- Exercise aim: Leaving out the pictures, write the following records exactly as they read.

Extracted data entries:
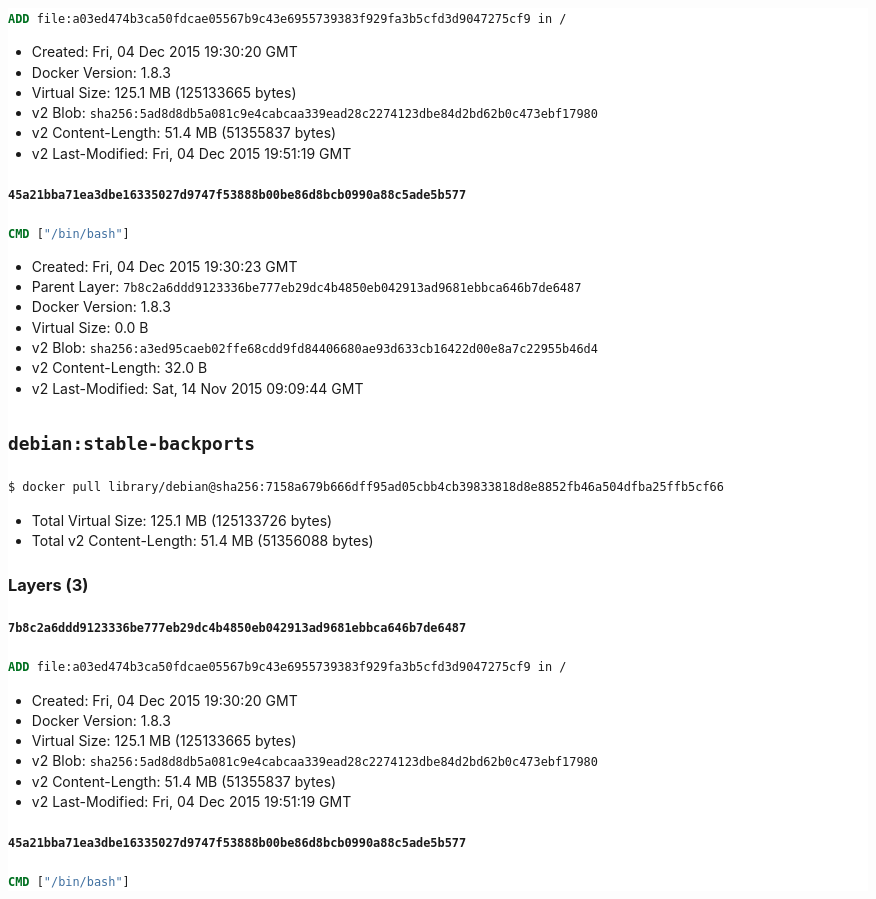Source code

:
 ```dockerfile
ADD file:a03ed474b3ca50fdcae05567b9c43e6955739383f929fa3b5cfd3d9047275cf9 in /
```

-	Created: Fri, 04 Dec 2015 19:30:20 GMT
-	Docker Version: 1.8.3
-	Virtual Size: 125.1 MB (125133665 bytes)
-	v2 Blob: `sha256:5ad8d8db5a081c9e4cabcaa339ead28c2274123dbe84d2bd62b0c473ebf17980`
-	v2 Content-Length: 51.4 MB (51355837 bytes)
-	v2 Last-Modified: Fri, 04 Dec 2015 19:51:19 GMT

#### `45a21bba71ea3dbe16335027d9747f53888b00be86d8bcb0990a88c5ade5b577`

```dockerfile
CMD ["/bin/bash"]
```

-	Created: Fri, 04 Dec 2015 19:30:23 GMT
-	Parent Layer: `7b8c2a6ddd9123336be777eb29dc4b4850eb042913ad9681ebbca646b7de6487`
-	Docker Version: 1.8.3
-	Virtual Size: 0.0 B
-	v2 Blob: `sha256:a3ed95caeb02ffe68cdd9fd84406680ae93d633cb16422d00e8a7c22955b46d4`
-	v2 Content-Length: 32.0 B
-	v2 Last-Modified: Sat, 14 Nov 2015 09:09:44 GMT

## `debian:stable-backports`

```console
$ docker pull library/debian@sha256:7158a679b666dff95ad05cbb4cb39833818d8e8852fb46a504dfba25ffb5cf66
```

-	Total Virtual Size: 125.1 MB (125133726 bytes)
-	Total v2 Content-Length: 51.4 MB (51356088 bytes)

### Layers (3)

#### `7b8c2a6ddd9123336be777eb29dc4b4850eb042913ad9681ebbca646b7de6487`

```dockerfile
ADD file:a03ed474b3ca50fdcae05567b9c43e6955739383f929fa3b5cfd3d9047275cf9 in /
```

-	Created: Fri, 04 Dec 2015 19:30:20 GMT
-	Docker Version: 1.8.3
-	Virtual Size: 125.1 MB (125133665 bytes)
-	v2 Blob: `sha256:5ad8d8db5a081c9e4cabcaa339ead28c2274123dbe84d2bd62b0c473ebf17980`
-	v2 Content-Length: 51.4 MB (51355837 bytes)
-	v2 Last-Modified: Fri, 04 Dec 2015 19:51:19 GMT

#### `45a21bba71ea3dbe16335027d9747f53888b00be86d8bcb0990a88c5ade5b577`

```dockerfile
CMD ["/bin/bash"]
```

- Output:
Source code

:
 ```dockerfile
ADD file:a03ed474b3ca50fdcae05567b9c43e6955739383f929fa3b5cfd3d9047275cf9 in /
```

-	Created: Fri, 04 Dec 2015 19:30:20 GMT
-	Docker Version: 1.8.3
-	Virtual Size: 125.1 MB (125133665 bytes)
-	v2 Blob: `sha256:5ad8d8db5a081c9e4cabcaa339ead28c2274123dbe84d2bd62b0c473ebf17980`
-	v2 Content-Length: 51.4 MB (51355837 bytes)
-	v2 Last-Modified: Fri, 04 Dec 2015 19:51:19 GMT

#### `45a21bba71ea3dbe16335027d9747f53888b00be86d8bcb0990a88c5ade5b577`

```dockerfile
CMD ["/bin/bash"]
```

-	Created: Fri, 04 Dec 2015 19:30:23 GMT
-	Parent Layer: `7b8c2a6ddd9123336be777eb29dc4b4850eb042913ad9681ebbca646b7de6487`
-	Docker Version: 1.8.3
-	Virtual Size: 0.0 B
-	v2 Blob: `sha256:a3ed95caeb02ffe68cdd9fd84406680ae93d633cb16422d00e8a7c22955b46d4`
-	v2 Content-Length: 32.0 B
-	v2 Last-Modified: Sat, 14 Nov 2015 09:09:44 GMT

## `debian:stable-backports`

```console
$ docker pull library/debian@sha256:7158a679b666dff95ad05cbb4cb39833818d8e8852fb46a504dfba25ffb5cf66
```

-	Total Virtual Size: 125.1 MB (125133726 bytes)
-	Total v2 Content-Length: 51.4 MB (51356088 bytes)

### Layers (3)

#### `7b8c2a6ddd9123336be777eb29dc4b4850eb042913ad9681ebbca646b7de6487`

```dockerfile
ADD file:a03ed474b3ca50fdcae05567b9c43e6955739383f929fa3b5cfd3d9047275cf9 in /
```

-	Created: Fri, 04 Dec 2015 19:30:20 GMT
-	Docker Version: 1.8.3
-	Virtual Size: 125.1 MB (125133665 bytes)
-	v2 Blob: `sha256:5ad8d8db5a081c9e4cabcaa339ead28c2274123dbe84d2bd62b0c473ebf17980`
-	v2 Content-Length: 51.4 MB (51355837 bytes)
-	v2 Last-Modified: Fri, 04 Dec 2015 19:51:19 GMT

#### `45a21bba71ea3dbe16335027d9747f53888b00be86d8bcb0990a88c5ade5b577`

```dockerfile
CMD ["/bin/bash"]
```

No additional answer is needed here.